I rather enjoyed it and was one of the more hard-to-put-down books I've read for a while. It was quite a neat story, although you can see some of the plot twists coming a mile off!
 

Nellisir

Adventurer
Finished Children of Ruin, by Adrian Tchaikovsky. Fewer spiders. Definite undertones of David Brin's Uplift Saga and CJ Cherryh's "aliens think different" mentality. Finished Provenance, by Ann Leckie. Still not sure if I've read the 3rd book in her trilogy, but this is same universe and it makes me think I haven't. Good culture building, as always. Finished Blood Rain, a mystery by Michael Dibdin. Good book, nothing exceptional. Partway through A Serpent in Venice, by Christopher Moore. I think it's a sequel of sorts to Fool, but it's been a while since I read Fool (which I really like), so I'm not 100% certain. 90% though. It's alright, but I took a break midway to read Provenance, so obviously not gripping.
 

Blue

Orcus on a bad hair day
[MENTION=1370]carrot[/MENTION], [MENTION=30438]Ralif Redhammer[/MENTION] - what would you suggest as a first Mark Lawrence book to read?
 

carrot

Explorer
[MENTION=1370]carrot[/MENTION], [MENTION=30438]Ralif Redhammer[/MENTION] - what would you suggest as a first Mark Lawrence book to read?
I've only read The Broken Empire and The first two Impossible Times books. They are not related stories, but since the Broken Empire trilogy is all available, I'd go for that first!
 

Blue

Orcus on a bad hair day
Finished the 3rd of the Legacy Fleet series on Kindle loan. End had a bit more interesting twists but I'm not going to bother to pick up more in the series. I would had been disappointed if I paid for those books, even witht he first at only $4 for the Kindle version.

Also finished The Rule of Luck, which I enjoyed quite a bit more. An earlier complaint was that the author seemed to "go big" on everything, but that actually works out to be a plot point. The ending was a bit rushed, and the resolution felt a little Deux ex Machina, but still was enjoyable. To steal from a webcomic that also reviews movies, it didn't clear my Threshold for Awesome. Still, I'll pick up the next book in the series.

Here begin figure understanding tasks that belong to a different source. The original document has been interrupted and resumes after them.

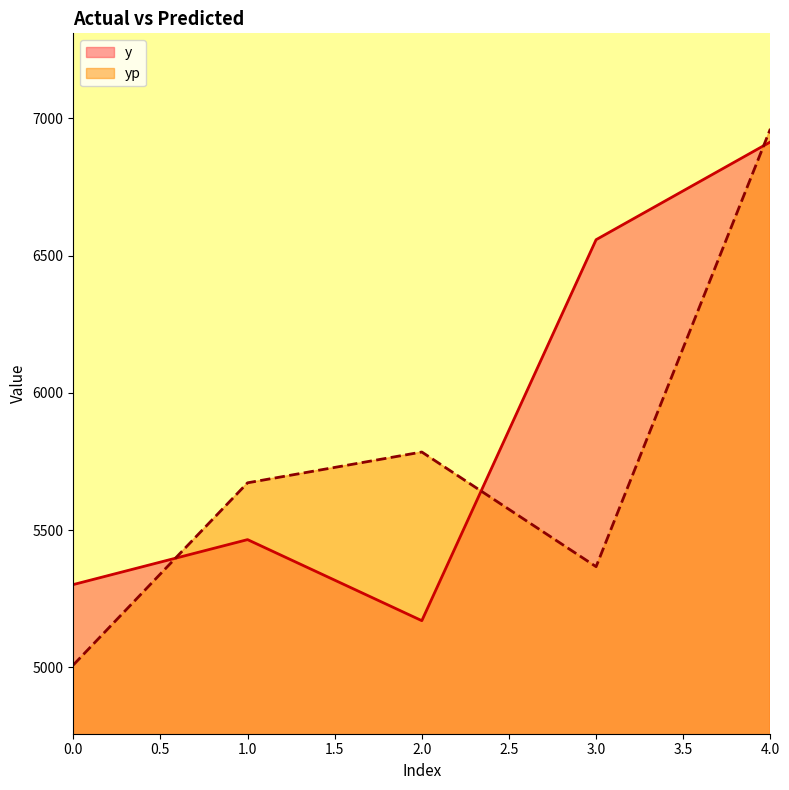

Between which two adjacent categories do yp and y first intersect?

0.0 and 1.0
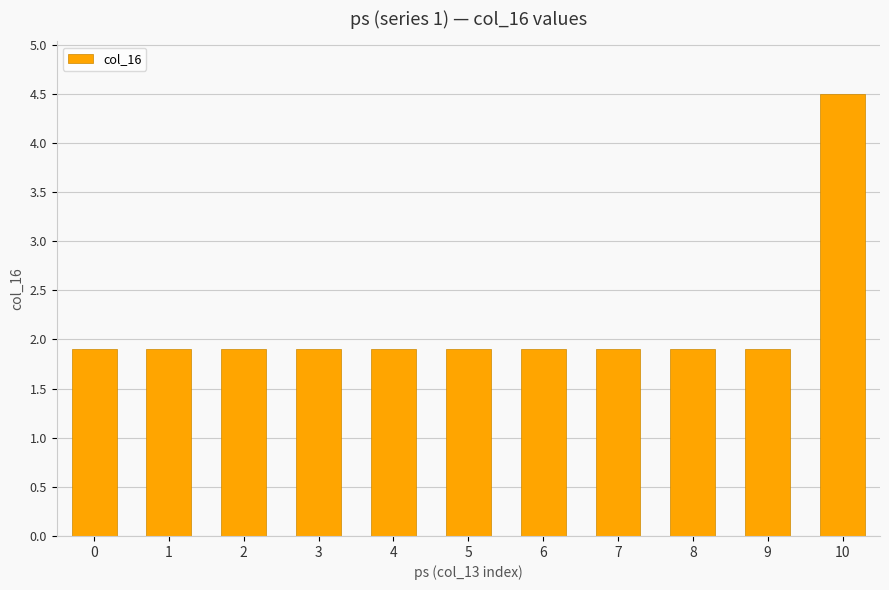

Reading right to left, list all the values displayed in this chart.

4.5	1.9	1.9	1.9	1.9	1.9	1.9	1.9	1.9	1.9	1.9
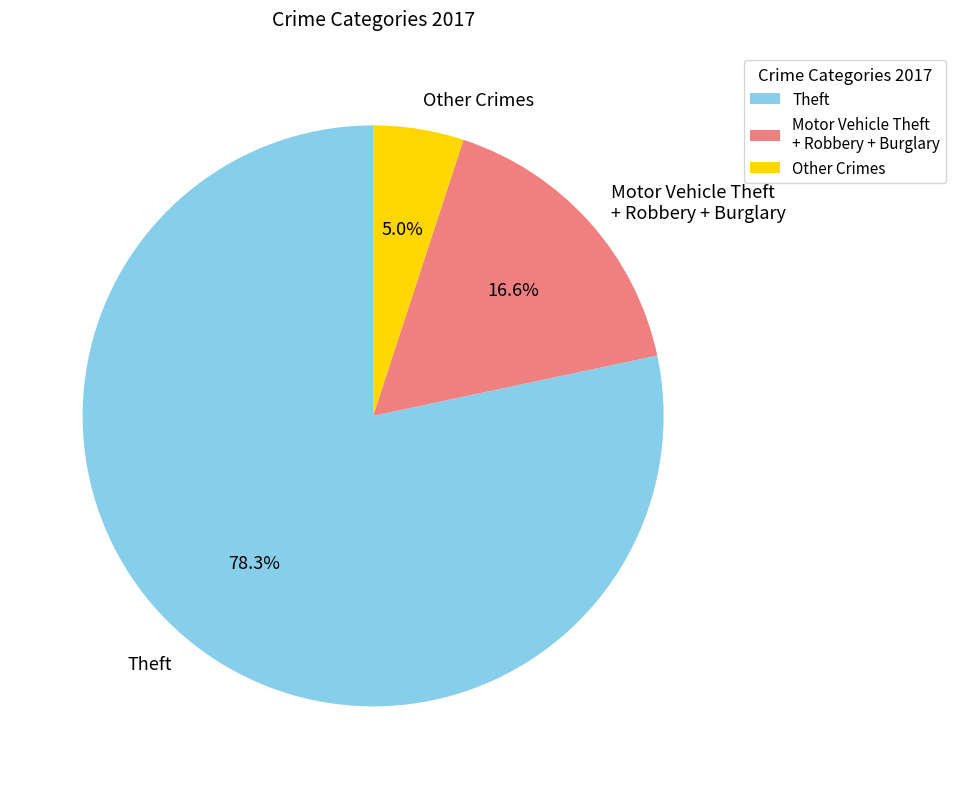

Rank the categories by value from highest to lowest.

Theft, Motor Vehicle Theft + Robbery + Burglary, Other Crimes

Got a large TBR pile, will see what grabs me next.
 

Nellisir

Adventurer
Finished A Serpent In Venice. it was...alright. Fool was much better. Read The Strange Case of the Alchemist's Daughter, by Theodora Goss. It was fine but suffered from a serious case of Spunky Heroine (x5). I'm all for more female protagonists, but these were cliche and pretty one-dimensional. Also read Shadow Captain, the sequel to Revenger, by Alastair Reynolds. I'm a big fan of Mr. Reynolds, but this didn't thrill me - which was also true of Revenger. (Also, these characters all felt undeveloped too. Maybe it's me? Probably not...I just gotta find a better book. Time to get serious, I guess....) This feels like a stab at YA, to be honest. On the upper end of YA, but still.... On the other hand, the worldbuilding is A+ top notch. 5+ million years in the future; all the planets dismantled and made into millions of smaller habitats, most with miniature black holes inside to create gravity; a great cycle of civilizations rising and falling.....

Naturally I've been in NY for a week+ now, and have exhausted all the books I brought, and the books I bought to supplement them, and now I'm bookless. Argh. I've got Mists of Avalon looking at me, but wasn't it enough to hate it once? Do I have to do it again? Frack. Used bookstore tomorrow. I've got credit.